_DIRECTIONS:_
The listing below holds a line with "因为你看到处看到处看，最后你" and a later line with "因为在酒吧比较吵，他都是通过". Write out those two lines and every line between them, exactly, and nothing else.

_MATERIALS PROVIDED:_

———

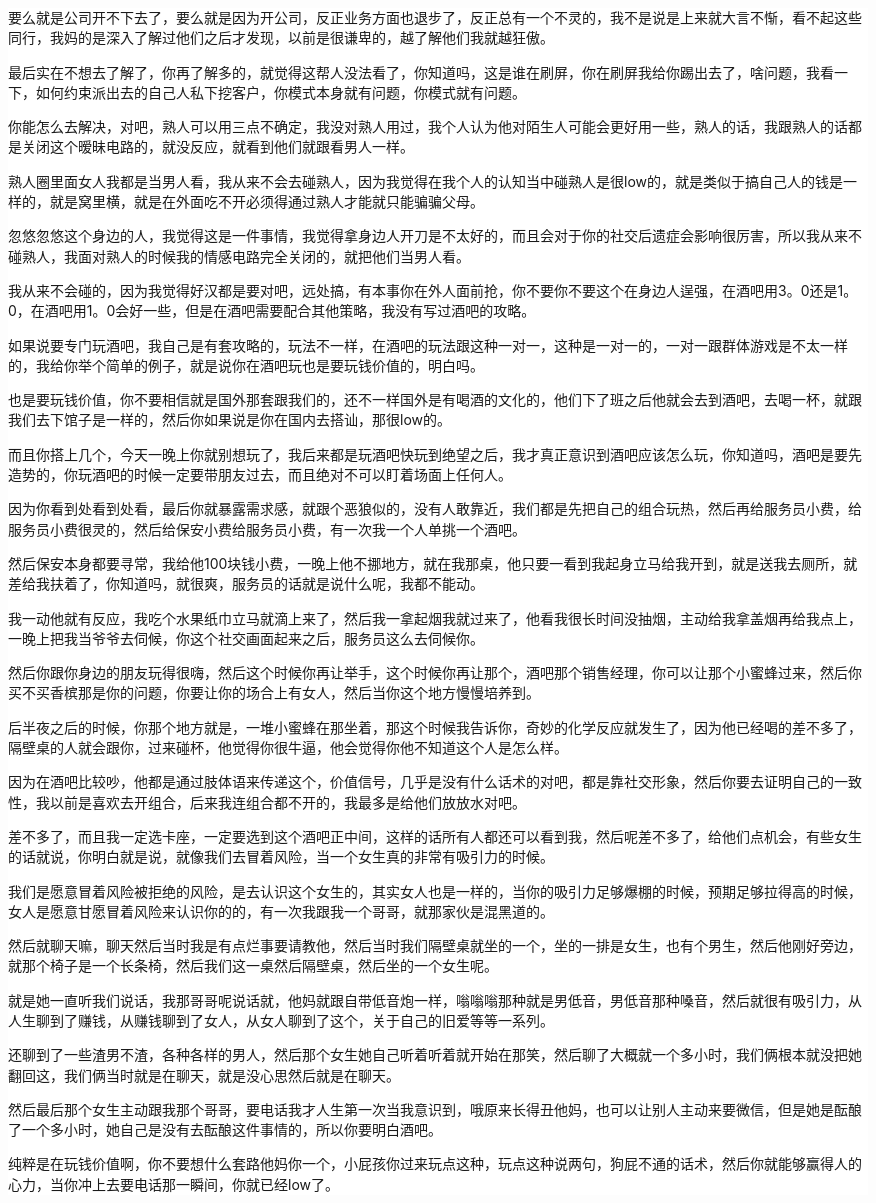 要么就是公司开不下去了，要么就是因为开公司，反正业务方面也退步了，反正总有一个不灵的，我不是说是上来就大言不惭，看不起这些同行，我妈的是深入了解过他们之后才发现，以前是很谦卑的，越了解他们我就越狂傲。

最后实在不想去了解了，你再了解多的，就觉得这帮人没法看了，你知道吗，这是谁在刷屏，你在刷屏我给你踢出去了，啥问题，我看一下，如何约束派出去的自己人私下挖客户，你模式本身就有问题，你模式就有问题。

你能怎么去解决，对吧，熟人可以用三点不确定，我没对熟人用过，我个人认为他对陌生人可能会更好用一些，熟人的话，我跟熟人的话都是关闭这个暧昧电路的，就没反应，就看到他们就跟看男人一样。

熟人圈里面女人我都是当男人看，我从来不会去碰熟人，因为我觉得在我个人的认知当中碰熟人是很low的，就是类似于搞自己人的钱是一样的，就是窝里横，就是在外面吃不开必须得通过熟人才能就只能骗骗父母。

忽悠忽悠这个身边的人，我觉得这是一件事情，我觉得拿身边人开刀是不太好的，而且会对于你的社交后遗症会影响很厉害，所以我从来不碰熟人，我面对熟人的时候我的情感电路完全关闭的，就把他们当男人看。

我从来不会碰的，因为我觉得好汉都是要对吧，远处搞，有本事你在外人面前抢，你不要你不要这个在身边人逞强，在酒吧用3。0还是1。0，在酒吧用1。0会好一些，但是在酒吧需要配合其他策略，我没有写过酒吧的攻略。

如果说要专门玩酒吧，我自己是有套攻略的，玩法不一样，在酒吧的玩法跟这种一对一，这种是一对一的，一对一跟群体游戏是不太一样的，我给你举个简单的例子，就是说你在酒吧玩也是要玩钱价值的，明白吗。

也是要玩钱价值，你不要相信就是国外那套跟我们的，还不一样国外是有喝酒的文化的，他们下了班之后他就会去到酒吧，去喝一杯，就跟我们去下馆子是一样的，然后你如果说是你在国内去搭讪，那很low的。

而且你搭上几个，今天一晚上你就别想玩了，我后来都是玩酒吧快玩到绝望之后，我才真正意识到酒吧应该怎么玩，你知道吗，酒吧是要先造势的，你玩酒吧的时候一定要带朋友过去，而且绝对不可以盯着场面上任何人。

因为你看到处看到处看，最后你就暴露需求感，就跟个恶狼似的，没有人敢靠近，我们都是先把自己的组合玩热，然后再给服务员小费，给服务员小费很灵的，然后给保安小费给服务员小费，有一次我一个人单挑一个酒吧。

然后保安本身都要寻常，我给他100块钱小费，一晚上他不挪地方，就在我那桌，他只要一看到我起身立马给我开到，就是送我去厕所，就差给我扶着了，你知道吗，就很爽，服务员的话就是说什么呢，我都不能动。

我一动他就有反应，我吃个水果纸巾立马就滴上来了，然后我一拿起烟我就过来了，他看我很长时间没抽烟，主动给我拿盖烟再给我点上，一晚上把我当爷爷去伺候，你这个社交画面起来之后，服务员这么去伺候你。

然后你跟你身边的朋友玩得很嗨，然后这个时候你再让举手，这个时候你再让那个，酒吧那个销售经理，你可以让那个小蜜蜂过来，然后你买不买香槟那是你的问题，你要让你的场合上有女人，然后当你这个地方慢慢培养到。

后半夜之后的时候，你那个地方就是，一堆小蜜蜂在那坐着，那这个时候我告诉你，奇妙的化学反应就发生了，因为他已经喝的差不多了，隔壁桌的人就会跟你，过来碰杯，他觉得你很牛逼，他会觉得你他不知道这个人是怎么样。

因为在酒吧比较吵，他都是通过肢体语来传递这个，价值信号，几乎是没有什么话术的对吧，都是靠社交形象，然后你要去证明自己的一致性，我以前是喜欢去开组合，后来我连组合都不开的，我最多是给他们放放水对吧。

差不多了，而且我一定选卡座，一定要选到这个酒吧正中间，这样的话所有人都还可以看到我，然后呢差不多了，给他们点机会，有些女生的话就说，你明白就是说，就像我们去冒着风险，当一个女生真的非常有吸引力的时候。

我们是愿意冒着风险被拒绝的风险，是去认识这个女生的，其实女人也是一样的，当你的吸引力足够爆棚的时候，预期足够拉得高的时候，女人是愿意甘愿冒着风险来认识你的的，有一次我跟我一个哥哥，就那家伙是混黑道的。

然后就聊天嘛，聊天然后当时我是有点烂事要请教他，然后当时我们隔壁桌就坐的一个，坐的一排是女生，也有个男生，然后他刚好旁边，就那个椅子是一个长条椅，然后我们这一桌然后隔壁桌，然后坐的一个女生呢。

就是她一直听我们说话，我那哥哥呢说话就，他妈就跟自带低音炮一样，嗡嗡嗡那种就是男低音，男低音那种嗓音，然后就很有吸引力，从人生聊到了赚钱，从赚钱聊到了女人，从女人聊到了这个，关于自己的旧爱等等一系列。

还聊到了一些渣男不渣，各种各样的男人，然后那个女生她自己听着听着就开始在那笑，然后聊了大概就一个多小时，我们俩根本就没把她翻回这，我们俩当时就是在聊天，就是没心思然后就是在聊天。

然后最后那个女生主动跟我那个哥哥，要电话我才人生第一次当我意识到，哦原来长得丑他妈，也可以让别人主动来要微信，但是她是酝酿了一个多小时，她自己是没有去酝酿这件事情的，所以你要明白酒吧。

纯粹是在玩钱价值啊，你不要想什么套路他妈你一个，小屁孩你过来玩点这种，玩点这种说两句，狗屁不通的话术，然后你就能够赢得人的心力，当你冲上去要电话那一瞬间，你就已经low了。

———

_THE COMPLETED TASK:_
因为你看到处看到处看，最后你就暴露需求感，就跟个恶狼似的，没有人敢靠近，我们都是先把自己的组合玩热，然后再给服务员小费，给服务员小费很灵的，然后给保安小费给服务员小费，有一次我一个人单挑一个酒吧。

然后保安本身都要寻常，我给他100块钱小费，一晚上他不挪地方，就在我那桌，他只要一看到我起身立马给我开到，就是送我去厕所，就差给我扶着了，你知道吗，就很爽，服务员的话就是说什么呢，我都不能动。

我一动他就有反应，我吃个水果纸巾立马就滴上来了，然后我一拿起烟我就过来了，他看我很长时间没抽烟，主动给我拿盖烟再给我点上，一晚上把我当爷爷去伺候，你这个社交画面起来之后，服务员这么去伺候你。

然后你跟你身边的朋友玩得很嗨，然后这个时候你再让举手，这个时候你再让那个，酒吧那个销售经理，你可以让那个小蜜蜂过来，然后你买不买香槟那是你的问题，你要让你的场合上有女人，然后当你这个地方慢慢培养到。

后半夜之后的时候，你那个地方就是，一堆小蜜蜂在那坐着，那这个时候我告诉你，奇妙的化学反应就发生了，因为他已经喝的差不多了，隔壁桌的人就会跟你，过来碰杯，他觉得你很牛逼，他会觉得你他不知道这个人是怎么样。

因为在酒吧比较吵，他都是通过肢体语来传递这个，价值信号，几乎是没有什么话术的对吧，都是靠社交形象，然后你要去证明自己的一致性，我以前是喜欢去开组合，后来我连组合都不开的，我最多是给他们放放水对吧。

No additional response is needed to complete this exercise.